== Provided material ==

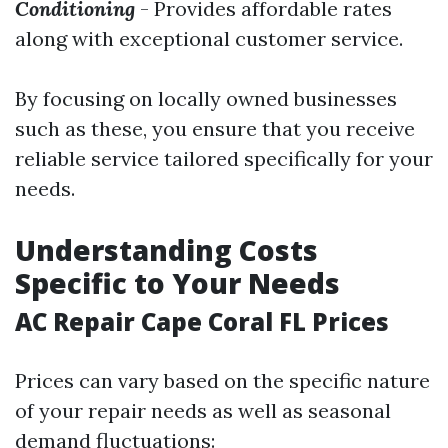
Conditioning
- Provides affordable rates
along with exceptional customer service.
By focusing on locally owned businesses
such as these, you ensure that you receive
reliable service tailored specifically for your
needs.
Understanding Costs
Specific to Your Needs
AC Repair Cape Coral FL Prices
Prices can vary based on the specific nature
of your repair needs as well as seasonal
demand fluctuations:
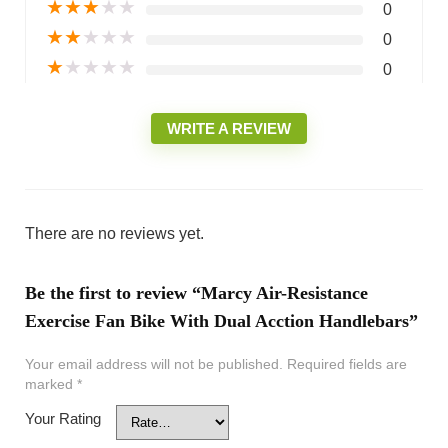
★
★
★
★
★
0
★
★
★
★
★
0
★
★
★
★
★
0
WRITE A REVIEW
There are no reviews yet.
Be the first to review “Marcy Air-Resistance
Exercise Fan Bike With Dual Acction Handlebars”
Your email address will not be published.
Required fields are
marked
*
Your Rating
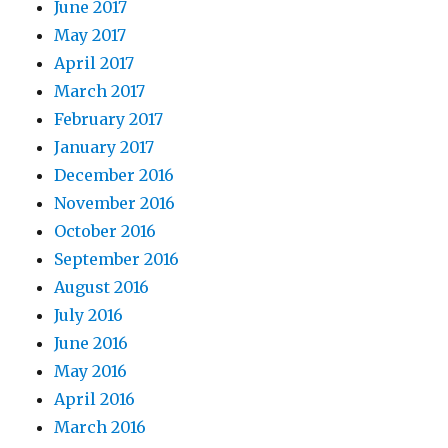
June 2017
May 2017
April 2017
March 2017
February 2017
January 2017
December 2016
November 2016
October 2016
September 2016
August 2016
July 2016
June 2016
May 2016
April 2016
March 2016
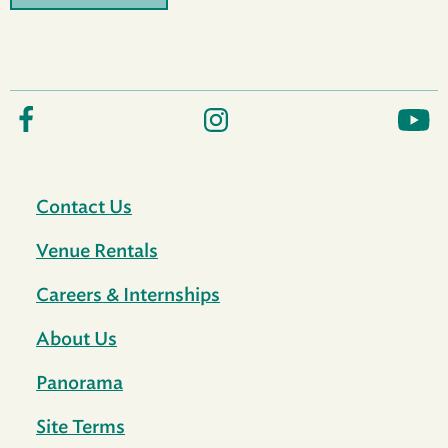
Contact Us
Venue Rentals
Careers & Internships
About Us
Panorama
Site Terms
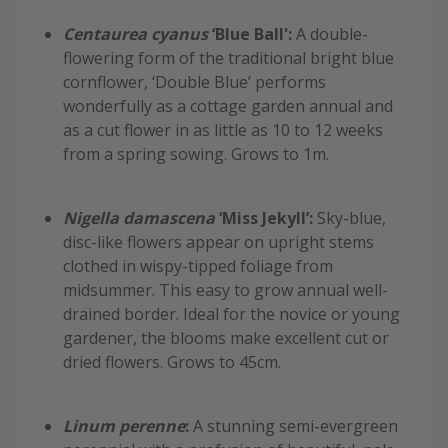
Centaurea cyanus
‘Blue Ball':
A double-
flowering form of the traditional bright blue
cornflower, ‘Double Blue’ performs
wonderfully as a cottage garden annual and
as a cut flower in as little as 10 to 12 weeks
from a spring sowing. Grows to 1m.
Nigella damascena
‘Miss Jekyll’:
Sky-blue,
disc-like flowers appear on upright stems
clothed in wispy-tipped foliage from
midsummer. This easy to grow annual well-
drained border. Ideal for the novice or young
gardener, the blooms make excellent cut or
dried flowers. Grows to 45cm.
Linum perenne
:
A stunning semi-evergreen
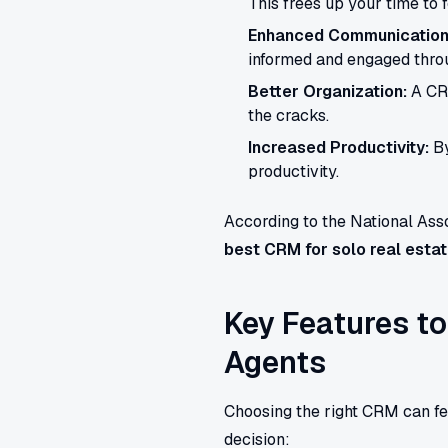
This frees up your time to f
Enhanced Communication
informed and engaged throu
Better Organization:
A CRM
the cracks.
Increased Productivity:
By
productivity.
According to the National Asso
best CRM for solo real esta
Key Features to
Agents
Choosing the right CRM can fe
decision:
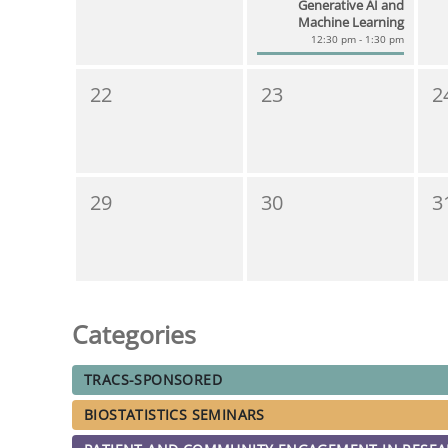
Generative AI and
Machine Learning
12:30 pm - 1:30 pm
22
23
2
29
30
3
Categories
TRACS-SPONSORED
BIOSTATISTICS SEMINARS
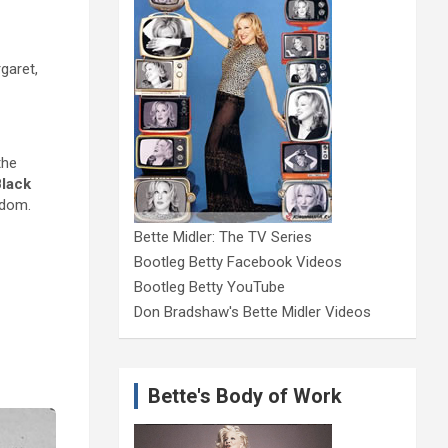
garet,
the
lack
rdom.
Bette Midler: The TV Series
Bootleg Betty Facebook Videos
Bootleg Betty YouTube
Don Bradshaw's Bette Midler Videos
Bette's Body of Work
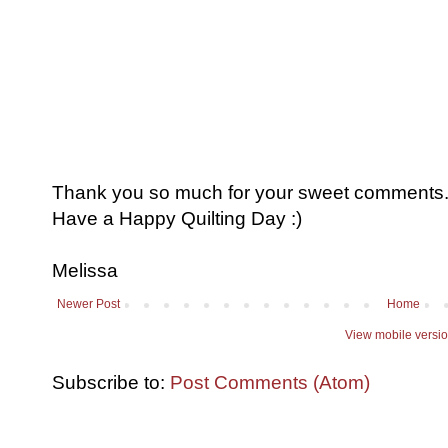
Thank you so much for your sweet comments. I
Have a Happy Quilting Day :)
Melissa
Newer Post
Home
View mobile versi
Subscribe to:
Post Comments (Atom)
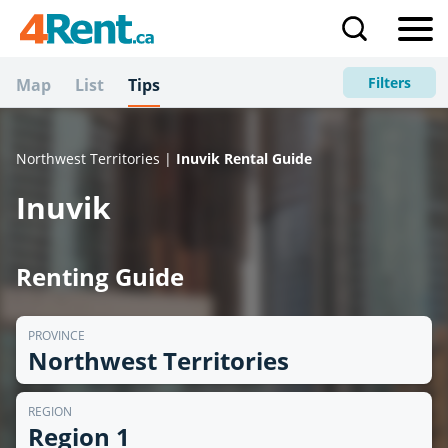
Filters
Map
List
Tips
Northwest Territories |
Inuvik Rental Guide
Inuvik
Renting Guide
PROVINCE
Northwest Territories
REGION
Region 1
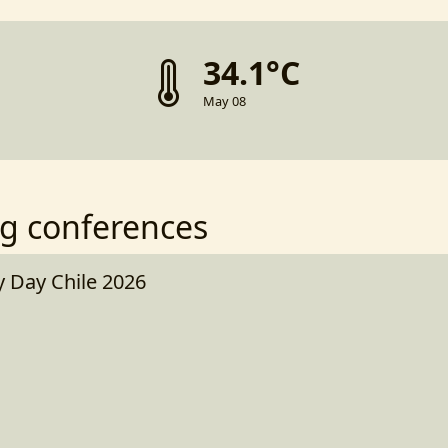
34.1°C
May 08
g conferences
Day Chile 2026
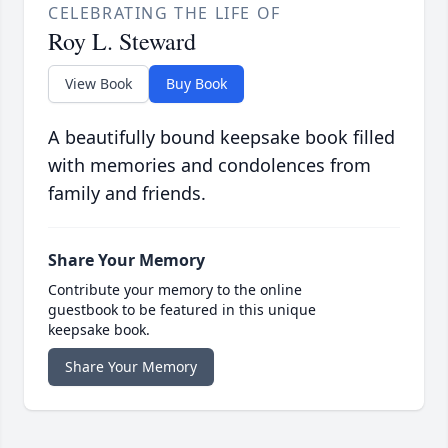
CELEBRATING THE LIFE OF
Roy L. Steward
View Book
Buy Book
A beautifully bound keepsake book filled
with memories and condolences from
family and friends.
Share Your Memory
Contribute your memory to the online
guestbook to be featured in this unique
keepsake book.
Share Your Memory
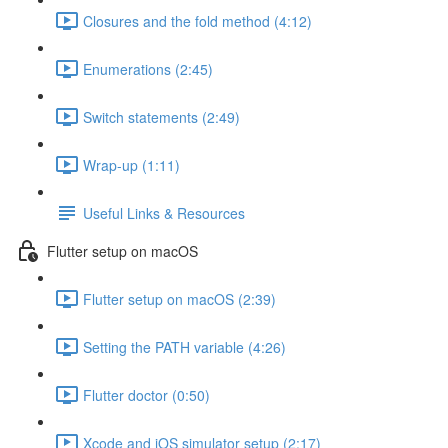
Closures and the fold method (4:12)
Enumerations (2:45)
Switch statements (2:49)
Wrap-up (1:11)
Useful Links & Resources
Flutter setup on macOS
Flutter setup on macOS (2:39)
Setting the PATH variable (4:26)
Flutter doctor (0:50)
Xcode and iOS simulator setup (2:17)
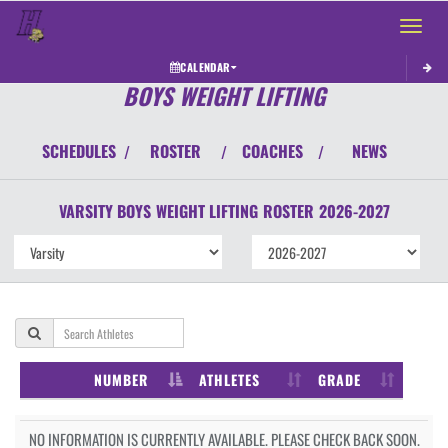
Toggle 
CALENDAR
BOYS WEIGHT LIFTING
SCHEDULES
ROSTER
COACHES
NEWS
/
/
/
VARSITY BOYS
WEIGHT LIFTING
ROSTER
2026-2027
NUMBER
ATHLETES
GRADE
NO INFORMATION IS CURRENTLY AVAILABLE. PLEASE CHECK BACK SOON.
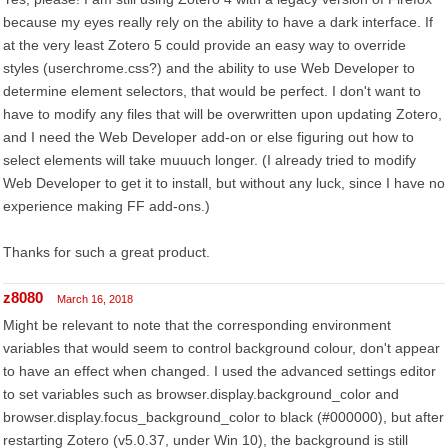
because my eyes really rely on the ability to have a dark interface. If
at the very least Zotero 5 could provide an easy way to override
styles (userchrome.css?) and the ability to use Web Developer to
determine element selectors, that would be perfect. I don't want to
have to modify any files that will be overwritten upon updating Zotero,
and I need the Web Developer add-on or else figuring out how to
select elements will take muuuch longer. (I already tried to modify
Web Developer to get it to install, but without any luck, since I have no
experience making FF add-ons.)
Thanks for such a great product.
z8080
March 16, 2018
Might be relevant to note that the corresponding environment
variables that would seem to control background colour, don't appear
to have an effect when changed. I used the advanced settings editor
to set variables such as browser.display.background_color and
browser.display.focus_background_color to black (#000000), but after
restarting Zotero (v5.0.37, under Win 10), the background is still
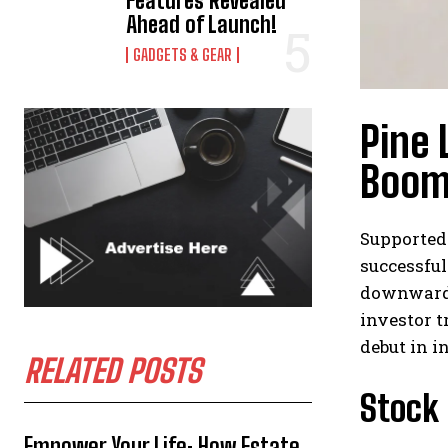
Features Revealed
Ahead of Launch!
GADGETS & GEAR
Pine 
Boom
Supported 
successful
downward b
investor t
debut in i
RELATED POSTS
Stock
Empower Your Life: How Estate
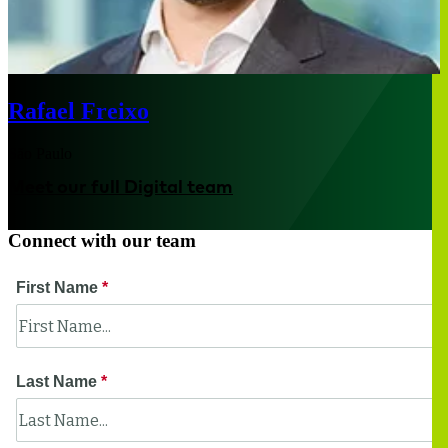
Rafael Freixo
São Paulo
Meet our full Digital team
Connect with our team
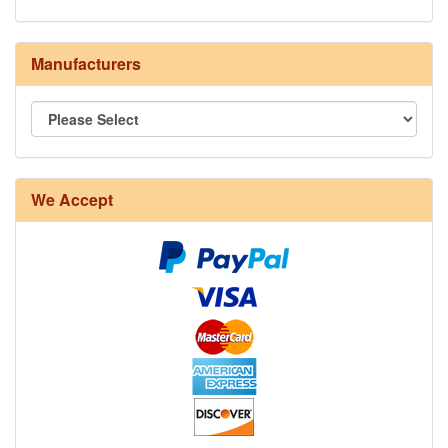
Manufacturers
We Accept
8/4 Rug Warp - Natural - 24 in stock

===

• [Task description] Could you render the lines of the items above, from the line with "CELEBRATING THE LIFE OF" to the line with "Empower Your Life: How Estate", as a Markdown table with the columns Row and Line? Give each line a numbered row, skip blank lines, and leave the pictures out.

• [Response below]
| Row | Line |
|---|---|
| 1 | CELEBRATING THE LIFE OF |
| 2 | Roy L. Steward |
| 3 | View Book |
| 4 | Buy Book |
| 5 | A beautifully bound keepsake book filled |
| 6 | with memories and condolences from |
| 7 | family and friends. |
| 8 | Share Your Memory |
| 9 | Contribute your memory to the online |
| 10 | guestbook to be featured in this unique |
| 11 | keepsake book. |
| 12 | Share Your Memory |
| 13 | Closures and the fold method (4:12) |
| 14 | Enumerations (2:45) |
| 15 | Switch statements (2:49) |
| 16 | Wrap-up (1:11) |
| 17 | Useful Links & Resources |
| 18 | Flutter setup on macOS |
| 19 | Flutter setup on macOS (2:39) |
| 20 | Setting the PATH variable (4:26) |
| 21 | Flutter doctor (0:50) |
| 22 | Xcode and iOS simulator setup (2:17) |
| 23 | Toggle  |
| 24 | CALENDAR |
| 25 | BOYS WEIGHT LIFTING |
| 26 | SCHEDULES |
| 27 | ROSTER |
| 28 | COACHES |
| 29 | NEWS |
| 30 | / |
| 31 | / |
| 32 | / |
| 33 | VARSITY BOYS |
| 34 | WEIGHT LIFTING |
| 35 | ROSTER |
| 36 | 2026-2027 |
| 37 | NUMBER |
| 38 | ATHLETES |
| 39 | GRADE |
| 40 | NO INFORMATION IS CURRENTLY AVAILABLE. PLEASE CHECK BACK SOON. |
| 41 | because my eyes really rely on the ability to have a dark interface. If |
| 42 | at the very least Zotero 5 could provide an easy way to override |
| 43 | styles (userchrome.css?) and the ability to use Web Developer to |
| 44 | determine element selectors, that would be perfect. I don't want to |
| 45 | have to modify any files that will be overwritten upon updating Zotero, |
| 46 | and I need the Web Developer add-on or else figuring out how to |
| 47 | select elements will take muuuch longer. (I already tried to modify |
| 48 | Web Developer to get it to install, but without any luck, since I have no |
| 49 | experience making FF add-ons.) |
| 50 | Thanks for such a great product. |
| 51 | z8080 |
| 52 | March 16, 2018 |
| 53 | Might be relevant to note that the corresponding environment |
| 54 | variables that would seem to control background colour, don't appear |
| 55 | to have an effect when changed. I used the advanced settings editor |
| 56 | to set variables such as browser.display.background_color and |
| 57 | browser.display.focus_background_color to black (#000000), but after |
| 58 | restarting Zotero (v5.0.37, under Win 10), the background is still |
| 59 | Features Revealed |
| 60 | Ahead of Launch! |
| 61 | GADGETS & GEAR |
| 62 | Pine  |
| 63 | Boom |
| 64 | Supported  |
| 65 | successful |
| 66 | downward b |
| 67 | investor t |
| 68 | debut in i |
| 69 | RELATED POSTS |
| 70 | Stock |
| 71 | Empower Your Life: How Estate |